Task brief: Would you reproduce all of the entries below, character for character?

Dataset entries
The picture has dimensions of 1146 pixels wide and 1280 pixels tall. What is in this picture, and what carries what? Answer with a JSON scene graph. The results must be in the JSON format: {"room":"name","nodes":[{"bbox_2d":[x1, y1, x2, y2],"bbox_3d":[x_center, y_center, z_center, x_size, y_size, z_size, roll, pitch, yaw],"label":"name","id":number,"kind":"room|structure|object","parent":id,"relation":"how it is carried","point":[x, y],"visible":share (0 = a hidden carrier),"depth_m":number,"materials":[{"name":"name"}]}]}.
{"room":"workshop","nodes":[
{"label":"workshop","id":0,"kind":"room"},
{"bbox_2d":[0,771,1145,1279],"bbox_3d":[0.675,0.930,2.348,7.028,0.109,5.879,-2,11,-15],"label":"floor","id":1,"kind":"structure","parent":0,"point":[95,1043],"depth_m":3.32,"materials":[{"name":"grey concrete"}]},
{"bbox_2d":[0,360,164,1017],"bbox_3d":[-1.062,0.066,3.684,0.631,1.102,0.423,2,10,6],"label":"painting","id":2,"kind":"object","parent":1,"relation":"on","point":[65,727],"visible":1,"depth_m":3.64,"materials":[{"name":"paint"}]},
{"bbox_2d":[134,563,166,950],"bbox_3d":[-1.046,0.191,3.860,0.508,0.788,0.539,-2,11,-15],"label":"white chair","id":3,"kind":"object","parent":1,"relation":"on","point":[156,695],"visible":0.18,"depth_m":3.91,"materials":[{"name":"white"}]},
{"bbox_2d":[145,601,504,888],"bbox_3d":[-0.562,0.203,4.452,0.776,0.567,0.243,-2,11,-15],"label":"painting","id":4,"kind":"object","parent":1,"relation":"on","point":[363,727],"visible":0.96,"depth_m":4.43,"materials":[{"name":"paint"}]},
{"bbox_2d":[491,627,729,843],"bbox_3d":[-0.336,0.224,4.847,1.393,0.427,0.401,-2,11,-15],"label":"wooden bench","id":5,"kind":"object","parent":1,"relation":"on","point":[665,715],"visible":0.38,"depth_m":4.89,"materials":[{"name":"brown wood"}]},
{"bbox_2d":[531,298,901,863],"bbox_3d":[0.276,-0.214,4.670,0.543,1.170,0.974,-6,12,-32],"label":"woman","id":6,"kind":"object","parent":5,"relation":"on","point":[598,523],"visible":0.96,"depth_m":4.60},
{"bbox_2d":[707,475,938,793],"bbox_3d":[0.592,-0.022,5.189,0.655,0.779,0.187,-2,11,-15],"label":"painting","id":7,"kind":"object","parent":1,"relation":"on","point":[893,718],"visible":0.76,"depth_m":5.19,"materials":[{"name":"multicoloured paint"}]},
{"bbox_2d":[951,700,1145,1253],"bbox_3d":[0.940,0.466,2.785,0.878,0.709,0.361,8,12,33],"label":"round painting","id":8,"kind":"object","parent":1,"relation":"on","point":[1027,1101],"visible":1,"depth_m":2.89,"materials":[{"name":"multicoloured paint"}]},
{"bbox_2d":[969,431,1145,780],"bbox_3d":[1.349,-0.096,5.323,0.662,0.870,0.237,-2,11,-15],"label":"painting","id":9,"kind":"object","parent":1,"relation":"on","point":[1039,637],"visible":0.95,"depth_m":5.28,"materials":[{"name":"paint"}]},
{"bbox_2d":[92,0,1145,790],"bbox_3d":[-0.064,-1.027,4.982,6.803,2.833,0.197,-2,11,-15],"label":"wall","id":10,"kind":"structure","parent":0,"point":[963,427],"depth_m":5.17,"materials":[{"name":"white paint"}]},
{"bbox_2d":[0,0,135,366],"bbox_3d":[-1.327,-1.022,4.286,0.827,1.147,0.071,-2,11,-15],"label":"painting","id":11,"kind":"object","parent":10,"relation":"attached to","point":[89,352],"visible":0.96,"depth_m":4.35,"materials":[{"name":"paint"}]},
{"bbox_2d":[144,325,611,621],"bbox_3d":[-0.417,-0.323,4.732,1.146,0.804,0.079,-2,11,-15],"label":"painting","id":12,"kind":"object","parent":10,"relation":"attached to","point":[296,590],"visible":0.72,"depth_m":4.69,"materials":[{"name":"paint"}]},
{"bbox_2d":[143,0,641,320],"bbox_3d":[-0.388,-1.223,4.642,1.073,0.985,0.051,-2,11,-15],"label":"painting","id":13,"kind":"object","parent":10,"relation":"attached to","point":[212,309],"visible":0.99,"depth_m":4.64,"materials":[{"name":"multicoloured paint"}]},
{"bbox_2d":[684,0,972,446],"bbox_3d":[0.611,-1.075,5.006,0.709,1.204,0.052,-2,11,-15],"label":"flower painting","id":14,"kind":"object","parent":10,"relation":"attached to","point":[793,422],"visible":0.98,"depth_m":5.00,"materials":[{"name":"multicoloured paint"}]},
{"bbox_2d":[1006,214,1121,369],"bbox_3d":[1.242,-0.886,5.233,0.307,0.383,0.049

Answer section:
The picture has dimensions of 1146 pixels wide and 1280 pixels tall. What is in this picture, and what carries what? Answer with a JSON scene graph. The results must be in the JSON format: {"room":"name","nodes":[{"bbox_2d":[x1, y1, x2, y2],"bbox_3d":[x_center, y_center, z_center, x_size, y_size, z_size, roll, pitch, yaw],"label":"name","id":number,"kind":"room|structure|object","parent":id,"relation":"how it is carried","point":[x, y],"visible":share (0 = a hidden carrier),"depth_m":number,"materials":[{"name":"name"}]}]}.
{"room":"workshop","nodes":[
{"label":"workshop","id":0,"kind":"room"},
{"bbox_2d":[0,771,1145,1279],"bbox_3d":[0.675,0.930,2.348,7.028,0.109,5.879,-2,11,-15],"label":"floor","id":1,"kind":"structure","parent":0,"point":[95,1043],"depth_m":3.32,"materials":[{"name":"grey concrete"}]},
{"bbox_2d":[0,360,164,1017],"bbox_3d":[-1.062,0.066,3.684,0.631,1.102,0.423,2,10,6],"label":"painting","id":2,"kind":"object","parent":1,"relation":"on","point":[65,727],"visible":1,"depth_m":3.64,"materials":[{"name":"paint"}]},
{"bbox_2d":[134,563,166,950],"bbox_3d":[-1.046,0.191,3.860,0.508,0.788,0.539,-2,11,-15],"label":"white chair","id":3,"kind":"object","parent":1,"relation":"on","point":[156,695],"visible":0.18,"depth_m":3.91,"materials":[{"name":"white"}]},
{"bbox_2d":[145,601,504,888],"bbox_3d":[-0.562,0.203,4.452,0.776,0.567,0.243,-2,11,-15],"label":"painting","id":4,"kind":"object","parent":1,"relation":"on","point":[363,727],"visible":0.96,"depth_m":4.43,"materials":[{"name":"paint"}]},
{"bbox_2d":[491,627,729,843],"bbox_3d":[-0.336,0.224,4.847,1.393,0.427,0.401,-2,11,-15],"label":"wooden bench","id":5,"kind":"object","parent":1,"relation":"on","point":[665,715],"visible":0.38,"depth_m":4.89,"materials":[{"name":"brown wood"}]},
{"bbox_2d":[531,298,901,863],"bbox_3d":[0.276,-0.214,4.670,0.543,1.170,0.974,-6,12,-32],"label":"woman","id":6,"kind":"object","parent":5,"relation":"on","point":[598,523],"visible":0.96,"depth_m":4.60},
{"bbox_2d":[707,475,938,793],"bbox_3d":[0.592,-0.022,5.189,0.655,0.779,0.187,-2,11,-15],"label":"painting","id":7,"kind":"object","parent":1,"relation":"on","point":[893,718],"visible":0.76,"depth_m":5.19,"materials":[{"name":"multicoloured paint"}]},
{"bbox_2d":[951,700,1145,1253],"bbox_3d":[0.940,0.466,2.785,0.878,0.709,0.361,8,12,33],"label":"round painting","id":8,"kind":"object","parent":1,"relation":"on","point":[1027,1101],"visible":1,"depth_m":2.89,"materials":[{"name":"multicoloured paint"}]},
{"bbox_2d":[969,431,1145,780],"bbox_3d":[1.349,-0.096,5.323,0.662,0.870,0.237,-2,11,-15],"label":"painting","id":9,"kind":"object","parent":1,"relation":"on","point":[1039,637],"visible":0.95,"depth_m":5.28,"materials":[{"name":"paint"}]},
{"bbox_2d":[92,0,1145,790],"bbox_3d":[-0.064,-1.027,4.982,6.803,2.833,0.197,-2,11,-15],"label":"wall","id":10,"kind":"structure","parent":0,"point":[963,427],"depth_m":5.17,"materials":[{"name":"white paint"}]},
{"bbox_2d":[0,0,135,366],"bbox_3d":[-1.327,-1.022,4.286,0.827,1.147,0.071,-2,11,-15],"label":"painting","id":11,"kind":"object","parent":10,"relation":"attached to","point":[89,352],"visible":0.96,"depth_m":4.35,"materials":[{"name":"paint"}]},
{"bbox_2d":[144,325,611,621],"bbox_3d":[-0.417,-0.323,4.732,1.146,0.804,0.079,-2,11,-15],"label":"painting","id":12,"kind":"object","parent":10,"relation":"attached to","point":[296,590],"visible":0.72,"depth_m":4.69,"materials":[{"name":"paint"}]},
{"bbox_2d":[143,0,641,320],"bbox_3d":[-0.388,-1.223,4.642,1.073,0.985,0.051,-2,11,-15],"label":"painting","id":13,"kind":"object","parent":10,"relation":"attached to","point":[212,309],"visible":0.99,"depth_m":4.64,"materials":[{"name":"multicoloured paint"}]},
{"bbox_2d":[684,0,972,446],"bbox_3d":[0.611,-1.075,5.006,0.709,1.204,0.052,-2,11,-15],"label":"flower painting","id":14,"kind":"object","parent":10,"relation":"attached to","point":[793,422],"visible":0.98,"depth_m":5.00,"materials":[{"name":"multicoloured paint"}]},
{"bbox_2d":[1006,214,1121,369],"bbox_3d":[1.242,-0.886,5.233,0.307,0.383,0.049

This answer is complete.